The truth is, writers, that the only thing most of your family and friends care about when their editing your manuscript is the instant gratification that will come when they hand the manuscript back with only good things to say. They think they will look like a hero. They just want to walk away from the experience able to say "I read it, I gave it back, I'm still happy, they're still happy and we're still friends" as if they did you any service at all; and so they lie. Simply because they care more about their own pride and feelings than your hopes, dreams and potential career, they will lie on your manuscript, they will lie to your face, they will lie to themselves and they will lie to others. They would rather stand by and watch from a distance as you crash and burn than be the one who puts themselves in the fire with you, give 100% of the corrections they see, offer 100% of their effort, and stand by you in the process of fixing and building your dream into a success. They would rather take the lazy road of instant gratification than the arduous road of labor, love, truth and compassion. They do not care about you or your ambitions; they care about themselves. That's the deep, dark, psychological fact behind all the sugar-coated cover-ups and excuses.

Having someone of this caliber edit your work would be worse than giving your manuscript to your worst enemy and watching them burn it while they talk about how terrible it is, or sending it to an unknown editor and having them just throw it away. And it's definitely worse than sending it to an editor and getting it back with a red front page and a big note that says CRAP on it. A person who will lie to your face and say only good things, just to protect themselves or "your" feelings, is an adversary to you and your work. They are a fair-weather ally who will not stand beside you when the storm comes, and would rather watch you drown than get their sleeves wet.

But what about those few of your family and friends, the hard-to-find percentage who would make good editors? What are they like? How would you spot them? A good editor, or companion in any right, is one who understands this basic principle:
Sometimes a person must be broken before they can be helped. In these times to love a person is to hurt them.
A good editor recognizes that the only way to make sure your manuscript is ready for the big, bad world of marketing is to test and fashion every molecule of the work. They know things will need to be fixed, cleaned up, cut out, or even added in. They know that hurting your feelings now will save you from a broken heart later, and they are willing not only to hurt your feelings but will help mend them as well. At times they may appear brutal and heartless, but they understand that criticism without advised corrections and follow-up compliment is useless. They are brutally honest, but they are also tenderly helpful.
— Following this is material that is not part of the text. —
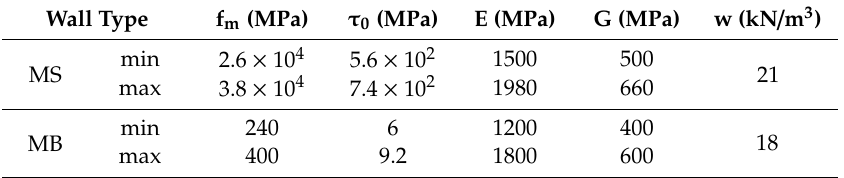
Table 2. Range of values of the mechanic parameters related to the walls identified for the analysis, extracted from Table C8.5.I of the Circ. No 7 / 2019 for masonry in split stone with good texture (MS)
We live in such a happy-ending world that forcing someone to endure pain is looked upon as evil or cruel, but many times it is the most powerful emblem of our love. If you've ever worked on a farm or an orchard, been around an EMT, or even read a religious volume, you will understand that knowing when to hurt something is the greatest evidence of your love and best wishes for it. A wild tree must be pruned before it can bear good fruit, a broken bone must be set before it can heal, a sinner must be spiritually scoured before the agony of sin can be relieved. Often times we are our own worst enemies, and it takes an outside hand, willing to hurt us for a moment, to show us our true potential.

I grant that it's hard to help a person improve when their feelings are hurt, especially when you're the one who did the hurting, but that is the cost of being a friend and being a family. A true friend and real family member should understand that better than anyone else, and that's why they are so often asked for help. Unfortunately, most of them don't understand it and fail the test of love.

There is no line that breaks my heart more when talking to people than to hear them say, "I didn't want to hurt his/her feelings." After such a line I am always left thinking, "No, that's not it; you didn't want to hurt your own feelings, nor give anything of yourself." And from that moment on I know I've found one more person who cannot be fully trusted until they take time to mature.